- ZU ERLEDIGEN -
a) Schreib den Text über Meister von "Es gibt Meister" bis einschließlich "mit dem Arm." erneut ab und setze dabei "Kriegern" an die Stelle von "Soldaten".
b) Übernimm jede Zeile der Datensätze, in der die Zeichenfolge "estudo" vorkommt.

- ANGEZEIGTER TEXT -
Es gibt Meister und Meister. Ein alter Meister war jemand, der aus ganzer Lebenserfahrung gesprochen und gelebt hat, einer der nicht einfach sein Geld verdient, sondern in dem Moment auch wirklich seinem Schüler helfen will, beim Leben und beim Überleben. Ich meine damit zum Beispiel einen Meister, der seinen besten Schüler in den Knast steckt, weil er sich mit Soldaten "messen" will die zufällig vorbei kommen, und erst wieder rauslässt als die weg waren. Also jemanden der manchmal auch mit Vernunft dabei ist und nicht mit dem Arm.
Was man alles heute als "Meister" vorgesetzt bekommt, ist oft wirklich Meister im Sinne einer abgeschlossenen Berufsausbildung, ein "IHK-Meister". Manche davon können mit verbundenen Augen ein Motorenproblem am Klang erkennen, andere nicht mal die Türgriffe anschrauben ohne Fehler zu machen. Diese Art Meister sind einfach nur im guten und im weniger guten "Fachleute", die ihr Geld mit ihrer Qualifikation verdienen, keine Leute die immer alles richtig machen. Die Ehrerbietung die den "alten Meistern" von herausragender Allgemein- und Spezialbildung zugekommen ist und zugestanden hat, ist bei den anderen völlig fehl am Platze. Wer darauf aus ist, benutzt eine "Tradition" als Deckmäntelchen, die völlig andere Grundlagen hatte und für diesen Personenkreis definitiv kaum gedacht war. Ich folge immer noch mancher alten Tradition, nur für diese Pseudomeister habe ich eine Empfindung, die man am besten mit "Hau ab" umschreiben kann.

WuDao
04-02-2002, 16:08
Hallo,

@ Tiger5

>>> welchen stellenwert hat Euer Meister bei Euch. Folg Ihr ihm uneingeschränkt oder geht ihr auf auch auf Konfrontationskurs wenn Ihr merkt das er Unrecht hat? <<<

Mein Meister hat immer noch einen sehr hohen Stellenwert für mich. Uneingeschränkt folgen ? Wieso ? Ich habe heute aufgrund seines Wunsches und seines Lehrauftrages an mich einen eigenen Weg, den ich befolgen muss.

- Datensätze, entnommen aus einer Sammlung -

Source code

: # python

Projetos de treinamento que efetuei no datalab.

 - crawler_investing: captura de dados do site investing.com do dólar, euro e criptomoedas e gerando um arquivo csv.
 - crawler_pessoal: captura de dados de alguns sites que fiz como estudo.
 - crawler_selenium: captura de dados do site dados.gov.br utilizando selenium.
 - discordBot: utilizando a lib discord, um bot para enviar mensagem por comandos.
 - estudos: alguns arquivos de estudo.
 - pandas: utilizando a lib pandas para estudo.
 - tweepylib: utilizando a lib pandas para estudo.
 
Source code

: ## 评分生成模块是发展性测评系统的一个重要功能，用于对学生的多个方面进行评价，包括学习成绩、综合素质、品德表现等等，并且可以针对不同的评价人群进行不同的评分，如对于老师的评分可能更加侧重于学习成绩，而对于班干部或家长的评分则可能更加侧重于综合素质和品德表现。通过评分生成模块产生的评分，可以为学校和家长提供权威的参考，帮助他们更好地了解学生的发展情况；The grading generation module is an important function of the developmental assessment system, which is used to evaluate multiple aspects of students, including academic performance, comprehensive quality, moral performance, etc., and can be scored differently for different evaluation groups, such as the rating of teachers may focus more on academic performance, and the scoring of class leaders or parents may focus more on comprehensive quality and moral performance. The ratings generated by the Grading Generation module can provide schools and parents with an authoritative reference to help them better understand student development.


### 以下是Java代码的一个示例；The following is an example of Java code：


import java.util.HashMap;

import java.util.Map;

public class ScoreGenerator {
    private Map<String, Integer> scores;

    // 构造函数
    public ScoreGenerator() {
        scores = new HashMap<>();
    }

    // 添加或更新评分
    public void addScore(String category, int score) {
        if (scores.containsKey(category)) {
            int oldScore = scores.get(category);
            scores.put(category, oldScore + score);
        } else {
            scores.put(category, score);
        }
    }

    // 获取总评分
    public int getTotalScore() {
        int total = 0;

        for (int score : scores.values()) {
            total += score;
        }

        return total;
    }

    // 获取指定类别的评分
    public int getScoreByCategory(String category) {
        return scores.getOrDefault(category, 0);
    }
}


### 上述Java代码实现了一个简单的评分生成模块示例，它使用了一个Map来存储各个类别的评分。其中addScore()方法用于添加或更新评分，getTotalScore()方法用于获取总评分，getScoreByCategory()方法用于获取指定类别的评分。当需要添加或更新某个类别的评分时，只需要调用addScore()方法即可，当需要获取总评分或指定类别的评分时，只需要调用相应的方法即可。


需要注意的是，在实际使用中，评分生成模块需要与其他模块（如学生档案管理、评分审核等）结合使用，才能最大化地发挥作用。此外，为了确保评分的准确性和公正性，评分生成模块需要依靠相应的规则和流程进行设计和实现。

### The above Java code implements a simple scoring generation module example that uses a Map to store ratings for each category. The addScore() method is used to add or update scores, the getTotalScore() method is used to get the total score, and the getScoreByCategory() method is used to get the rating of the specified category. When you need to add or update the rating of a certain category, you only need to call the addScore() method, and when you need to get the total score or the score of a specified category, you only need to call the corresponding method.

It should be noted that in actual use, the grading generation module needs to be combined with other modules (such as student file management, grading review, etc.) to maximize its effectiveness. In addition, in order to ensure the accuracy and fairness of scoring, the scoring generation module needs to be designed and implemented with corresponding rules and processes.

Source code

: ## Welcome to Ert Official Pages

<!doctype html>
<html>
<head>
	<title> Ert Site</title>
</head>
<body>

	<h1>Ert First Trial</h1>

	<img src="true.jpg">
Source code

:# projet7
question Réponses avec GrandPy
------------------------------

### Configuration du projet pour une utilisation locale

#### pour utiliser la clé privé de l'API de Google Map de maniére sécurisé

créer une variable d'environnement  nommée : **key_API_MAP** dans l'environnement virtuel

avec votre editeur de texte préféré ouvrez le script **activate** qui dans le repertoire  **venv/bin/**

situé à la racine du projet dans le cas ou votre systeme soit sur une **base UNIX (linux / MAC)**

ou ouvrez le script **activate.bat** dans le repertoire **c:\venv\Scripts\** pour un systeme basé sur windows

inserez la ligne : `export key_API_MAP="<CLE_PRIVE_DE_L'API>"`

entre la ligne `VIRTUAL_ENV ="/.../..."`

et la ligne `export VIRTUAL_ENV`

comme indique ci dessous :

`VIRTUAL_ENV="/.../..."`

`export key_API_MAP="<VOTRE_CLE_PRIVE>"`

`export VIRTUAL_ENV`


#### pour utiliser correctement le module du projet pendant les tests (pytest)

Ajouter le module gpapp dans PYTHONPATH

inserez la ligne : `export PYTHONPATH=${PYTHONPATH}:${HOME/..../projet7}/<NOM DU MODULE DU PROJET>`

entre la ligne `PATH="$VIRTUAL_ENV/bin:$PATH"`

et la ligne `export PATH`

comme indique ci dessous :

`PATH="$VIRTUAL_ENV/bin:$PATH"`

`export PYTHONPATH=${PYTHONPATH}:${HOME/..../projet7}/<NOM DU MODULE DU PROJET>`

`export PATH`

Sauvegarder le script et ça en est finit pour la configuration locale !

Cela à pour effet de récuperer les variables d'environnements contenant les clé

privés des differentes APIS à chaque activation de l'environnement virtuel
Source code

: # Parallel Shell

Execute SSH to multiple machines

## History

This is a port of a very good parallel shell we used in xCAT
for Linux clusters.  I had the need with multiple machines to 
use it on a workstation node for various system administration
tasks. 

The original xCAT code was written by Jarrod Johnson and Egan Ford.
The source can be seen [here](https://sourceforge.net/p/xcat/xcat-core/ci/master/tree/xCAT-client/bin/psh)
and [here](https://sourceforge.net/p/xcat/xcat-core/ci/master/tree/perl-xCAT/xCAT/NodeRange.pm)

* * *

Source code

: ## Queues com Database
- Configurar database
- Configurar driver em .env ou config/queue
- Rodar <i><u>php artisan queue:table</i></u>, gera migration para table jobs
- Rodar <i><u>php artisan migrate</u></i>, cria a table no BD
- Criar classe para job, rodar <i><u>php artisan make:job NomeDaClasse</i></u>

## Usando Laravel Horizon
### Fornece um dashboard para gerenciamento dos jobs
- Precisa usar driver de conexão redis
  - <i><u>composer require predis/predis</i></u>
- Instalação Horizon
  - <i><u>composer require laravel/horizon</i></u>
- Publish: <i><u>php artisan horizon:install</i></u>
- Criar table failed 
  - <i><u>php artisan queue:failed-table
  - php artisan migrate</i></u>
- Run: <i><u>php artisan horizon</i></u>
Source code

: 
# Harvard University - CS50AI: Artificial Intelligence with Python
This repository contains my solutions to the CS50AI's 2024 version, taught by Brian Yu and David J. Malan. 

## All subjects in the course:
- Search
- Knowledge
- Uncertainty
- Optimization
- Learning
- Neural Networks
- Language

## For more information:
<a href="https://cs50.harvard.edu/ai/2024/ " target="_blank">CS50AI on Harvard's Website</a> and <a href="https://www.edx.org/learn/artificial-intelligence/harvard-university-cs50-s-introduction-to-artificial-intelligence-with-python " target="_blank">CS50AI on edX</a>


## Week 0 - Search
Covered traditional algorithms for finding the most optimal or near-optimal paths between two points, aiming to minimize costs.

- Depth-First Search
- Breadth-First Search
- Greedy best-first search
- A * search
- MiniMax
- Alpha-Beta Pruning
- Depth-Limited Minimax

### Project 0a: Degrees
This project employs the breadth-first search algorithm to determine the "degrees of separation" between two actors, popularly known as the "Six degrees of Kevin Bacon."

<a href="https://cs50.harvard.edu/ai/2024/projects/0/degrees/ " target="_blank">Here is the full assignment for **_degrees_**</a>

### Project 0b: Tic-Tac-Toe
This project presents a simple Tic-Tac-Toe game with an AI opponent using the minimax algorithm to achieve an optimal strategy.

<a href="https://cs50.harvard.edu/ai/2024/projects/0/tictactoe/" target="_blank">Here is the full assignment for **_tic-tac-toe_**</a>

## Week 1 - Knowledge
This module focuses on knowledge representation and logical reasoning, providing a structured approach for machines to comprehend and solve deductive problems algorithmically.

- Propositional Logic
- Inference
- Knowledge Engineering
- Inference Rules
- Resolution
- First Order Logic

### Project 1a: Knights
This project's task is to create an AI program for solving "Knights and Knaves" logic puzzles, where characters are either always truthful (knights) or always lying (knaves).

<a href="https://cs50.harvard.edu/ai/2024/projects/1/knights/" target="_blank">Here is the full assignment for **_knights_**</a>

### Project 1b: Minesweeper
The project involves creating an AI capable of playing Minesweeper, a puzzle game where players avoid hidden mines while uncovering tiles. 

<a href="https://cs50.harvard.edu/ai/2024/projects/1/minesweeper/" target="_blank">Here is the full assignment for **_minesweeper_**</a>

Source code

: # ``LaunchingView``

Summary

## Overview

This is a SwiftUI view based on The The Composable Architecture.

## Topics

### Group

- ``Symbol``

- ANTWORTEN JE AUFGABE -
a)
Es gibt Meister und Meister. Ein alter Meister war jemand, der aus ganzer Lebenserfahrung gesprochen und gelebt hat, einer der nicht einfach sein Geld verdient, sondern in dem Moment auch wirklich seinem Schüler helfen will, beim Leben und beim Überleben. Ich meine damit zum Beispiel einen Meister, der seinen besten Schüler in den Knast steckt, weil er sich mit Kriegern "messen" will die zufällig vorbei kommen, und erst wieder rauslässt als die weg waren. Also jemanden der manchmal auch mit Vernunft dabei ist und nicht mit dem Arm.

b)
 - crawler_pessoal: captura de dados de alguns sites que fiz como estudo.
 - estudos: alguns arquivos de estudo.
 - pandas: utilizando a lib pandas para estudo.
 - tweepylib: utilizando a lib pandas para estudo.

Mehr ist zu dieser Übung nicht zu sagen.